- **Objective 1**
Translate this sentence from the flintlock discussion into Spanish: "The jaws hold a piece of iron pyrites that is held against a serrated, spring-loaded wheel."
- **Objective 2**
In the flintlock discussion, condense the paragraph beginning "Think of it this way" into a short bulleted list that keeps its main facts.
- **Objective 3**
Transcribe the flintlock discussion between "I don't understand" and "fit and leaks.", inclusive.

- **Article**
I get that the flint strikes the steel thing (frizzen?) and makes a spark... there's a little tray under the sparkler (does that hold flash powder, or very very finely ground BP?) and the spark travels through a flash hole (like the nipple of a caplock?) in the side of the barrel, detonating the main powder charge?

Am I missing something? If there's an open hole at the back of the barrel, how do you keep the powder in (or humidity out)? Can it be loaded and then carried afield somehow (say, for turkey) without spilling? You would have to carry a separate bottle of primer powder for priming immediately before firing, as it was being held level, or have I got it wrong? How would I effectively *USE* a flintlock? Watching "Pirates of the Caribbean" has not cleared this up at all.
 
I don't understand the firing mechanism.
Think of it this way, it is no different than a percussion lock. A percussion will have a cap covering the opening and the flint will have a frizzen covering the opening. If your cap is loose or the frizzen is loose then you *can* get nasty down into the main charge. Fortunately it takes something like 10% moisture content (It is 4am and I am not looking that number up at this hour) for it not to ignite. Just because the powder is 'wet' does not mean it wont ignite.

in this photo you can see the frizzen closed, if the fit is good then that will keep things out, also needs to be sealed up good on the barrel side as well. The #1 failure is the 'seal' is not a good fit and leaks.
229743_4836648355983_1900663585_n.jpg


Here we can see the same frizzen's open and how deep the pans are. Notice the lip on the outside of the pan.
217067_4837333533112_2091347969_n.jpg


To clarify the lock and how it works,
388568_4651391124668_2063378920_n.jpg

This is the inside of the lock in the 3 stages.

I get that the flint strikes the steel thing (frizzen?) and makes a spark... there's a little tray under the sparkler (does that hold flash powder, or very very finely ground BP?) and the spark travels through a flash hole (like the nipple of a caplock?) in the side of the barrel, detonating the main powder charge?

The pan holds any type of power, does not matter if it is 1F or 7F. What does matter is sparks hit the powder and it ignites then runs into the vent hole into the main charge where it goes BOOM because it is under pressure. Having said that the finer the powder the better the ignition, the faster the burn and the less time it takes.

Serpentine lock:
Serpentine+lock.gif


Wheel lock:
wheel.gif


Flintlock:
Flintlock.gif


Percussion lock:
percussion.gif
 
BlackNet, thank you! That clears it up quite nicely. You have a genuine talent for explaining things (not all people do).

Mods, I think this ought to be a sticky!
 
I've understood how a flint lock and a match lock (I actually have one) work for a while but have been a little fuzzy on a wheel lock's mechanism. Is it essentially a spring wound Bic lighter with the hammer tripping a release?
 
I've understood how a flint lock and a match lock (I actually have one) work for a while but have been a little fuzzy on a wheel lock's mechanism. Is it essentially a spring wound Bic lighter with the hammer tripping a release?
Exactamundo. The jaws hold a piece of iron pyrites that is held against a serrated, spring-loaded wheel. As the animation shows above, when the trigger is pulled, the pan is uncovered and allows the chunk of pyrites to fall against the wheel. At the same time, the wheel released, grinding against the pyrites producing the sparks to set the whole thing off.

- **Excerpted data**
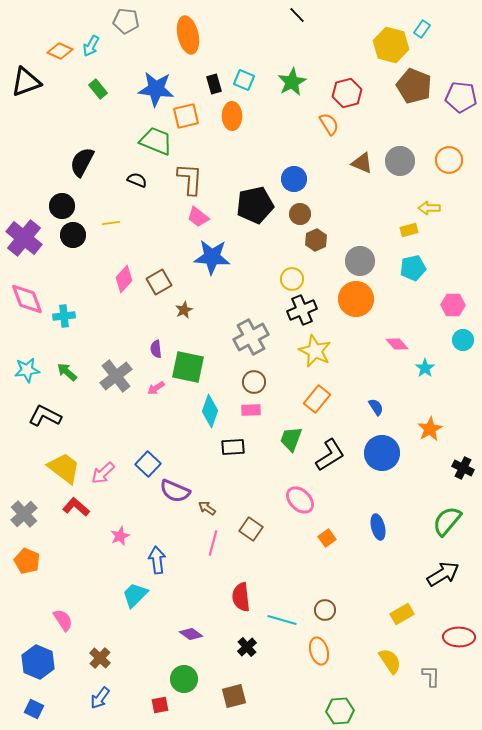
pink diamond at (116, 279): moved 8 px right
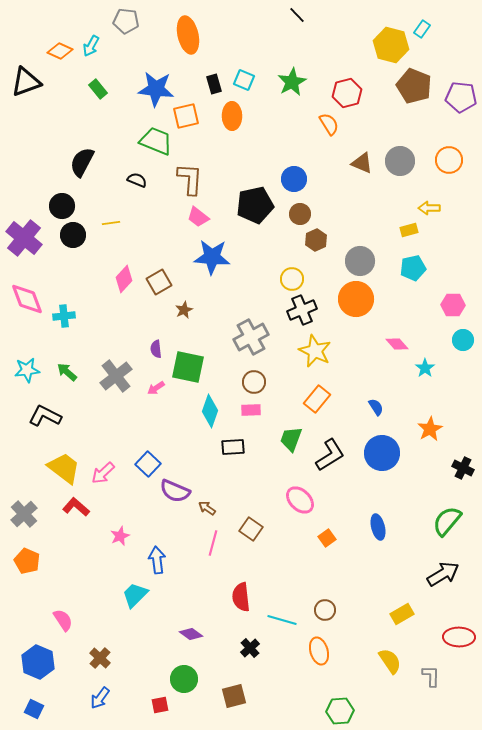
black cross at (247, 647): moved 3 px right, 1 px down
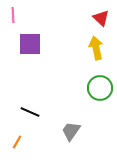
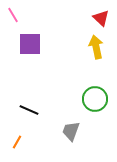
pink line: rotated 28 degrees counterclockwise
yellow arrow: moved 1 px up
green circle: moved 5 px left, 11 px down
black line: moved 1 px left, 2 px up
gray trapezoid: rotated 15 degrees counterclockwise
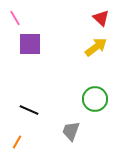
pink line: moved 2 px right, 3 px down
yellow arrow: rotated 65 degrees clockwise
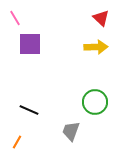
yellow arrow: rotated 35 degrees clockwise
green circle: moved 3 px down
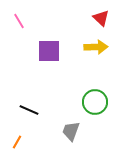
pink line: moved 4 px right, 3 px down
purple square: moved 19 px right, 7 px down
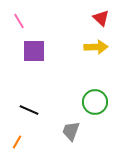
purple square: moved 15 px left
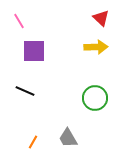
green circle: moved 4 px up
black line: moved 4 px left, 19 px up
gray trapezoid: moved 3 px left, 7 px down; rotated 50 degrees counterclockwise
orange line: moved 16 px right
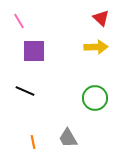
orange line: rotated 40 degrees counterclockwise
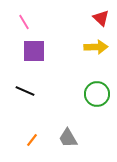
pink line: moved 5 px right, 1 px down
green circle: moved 2 px right, 4 px up
orange line: moved 1 px left, 2 px up; rotated 48 degrees clockwise
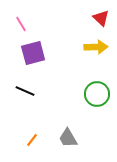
pink line: moved 3 px left, 2 px down
purple square: moved 1 px left, 2 px down; rotated 15 degrees counterclockwise
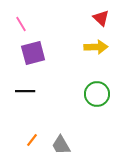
black line: rotated 24 degrees counterclockwise
gray trapezoid: moved 7 px left, 7 px down
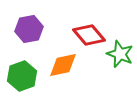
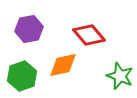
green star: moved 22 px down
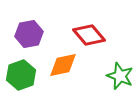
purple hexagon: moved 5 px down
green hexagon: moved 1 px left, 1 px up
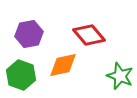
green hexagon: rotated 20 degrees counterclockwise
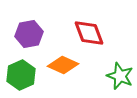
red diamond: moved 2 px up; rotated 20 degrees clockwise
orange diamond: rotated 36 degrees clockwise
green hexagon: rotated 16 degrees clockwise
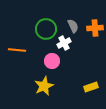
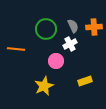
orange cross: moved 1 px left, 1 px up
white cross: moved 6 px right, 1 px down
orange line: moved 1 px left, 1 px up
pink circle: moved 4 px right
yellow rectangle: moved 6 px left, 6 px up
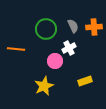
white cross: moved 1 px left, 4 px down
pink circle: moved 1 px left
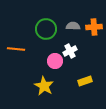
gray semicircle: rotated 64 degrees counterclockwise
white cross: moved 1 px right, 3 px down
yellow star: rotated 18 degrees counterclockwise
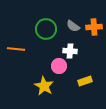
gray semicircle: rotated 144 degrees counterclockwise
white cross: rotated 32 degrees clockwise
pink circle: moved 4 px right, 5 px down
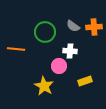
green circle: moved 1 px left, 3 px down
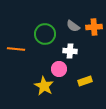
green circle: moved 2 px down
pink circle: moved 3 px down
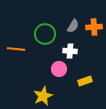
gray semicircle: rotated 96 degrees counterclockwise
yellow star: moved 1 px left, 10 px down; rotated 18 degrees clockwise
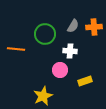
pink circle: moved 1 px right, 1 px down
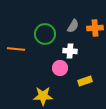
orange cross: moved 1 px right, 1 px down
pink circle: moved 2 px up
yellow star: rotated 24 degrees clockwise
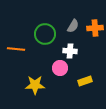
yellow star: moved 8 px left, 11 px up
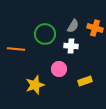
orange cross: rotated 21 degrees clockwise
white cross: moved 1 px right, 5 px up
pink circle: moved 1 px left, 1 px down
yellow star: rotated 18 degrees counterclockwise
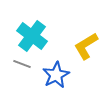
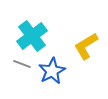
cyan cross: rotated 16 degrees clockwise
blue star: moved 4 px left, 4 px up
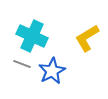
cyan cross: rotated 28 degrees counterclockwise
yellow L-shape: moved 1 px right, 8 px up
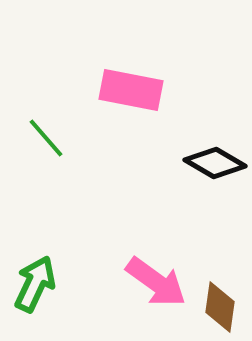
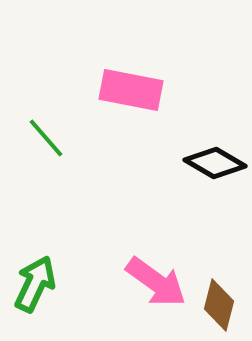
brown diamond: moved 1 px left, 2 px up; rotated 6 degrees clockwise
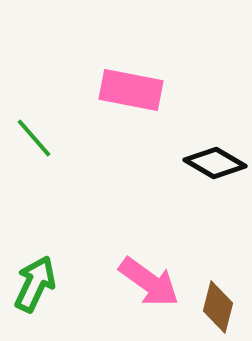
green line: moved 12 px left
pink arrow: moved 7 px left
brown diamond: moved 1 px left, 2 px down
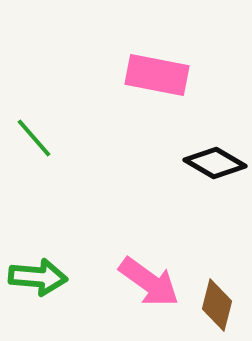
pink rectangle: moved 26 px right, 15 px up
green arrow: moved 3 px right, 7 px up; rotated 70 degrees clockwise
brown diamond: moved 1 px left, 2 px up
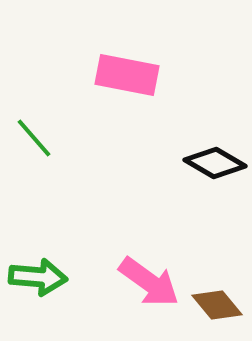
pink rectangle: moved 30 px left
brown diamond: rotated 54 degrees counterclockwise
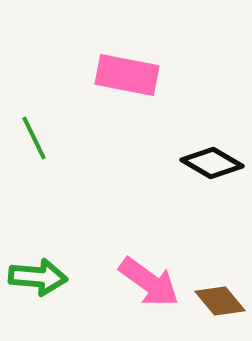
green line: rotated 15 degrees clockwise
black diamond: moved 3 px left
brown diamond: moved 3 px right, 4 px up
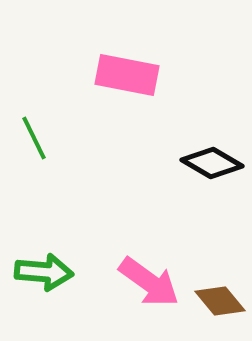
green arrow: moved 6 px right, 5 px up
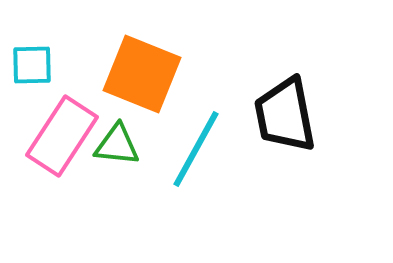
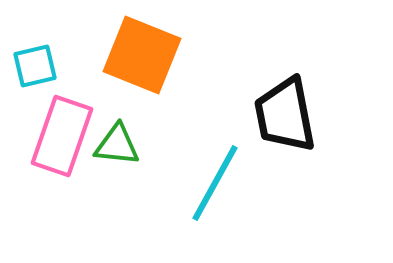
cyan square: moved 3 px right, 1 px down; rotated 12 degrees counterclockwise
orange square: moved 19 px up
pink rectangle: rotated 14 degrees counterclockwise
cyan line: moved 19 px right, 34 px down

- **Final answer 1**
Las mordazas sujetan un trozo de pirita de hierro que se mantiene contra una rueda dentada accionada por resorte.

- **Final answer 2**
- A flintlock works no differently from a percussion lock.
- On a percussion lock a cap covers the opening; on a flintlock the frizzen covers it.
- If the cap or frizzen is loose, moisture can get down into the main charge.
- Powder needs roughly 10% moisture content before it fails to ignite, so "wet" powder may still fire.

- **Final answer 3**
I don't understand the firing mechanism.
Think of it this way, it is no different than a percussion lock. A percussion will have a cap covering the opening and the flint will have a frizzen covering the opening. If your cap is loose or the frizzen is loose then you *can* get nasty down into the main charge. Fortunately it takes something like 10% moisture content (It is 4am and I am not looking that number up at this hour) for it not to ignite. Just because the powder is 'wet' does not mean it wont ignite.

in this photo you can see the frizzen closed, if the fit is good then that will keep things out, also needs to be sealed up good on the barrel side as well. The #1 failure is the 'seal' is not a good fit and leaks.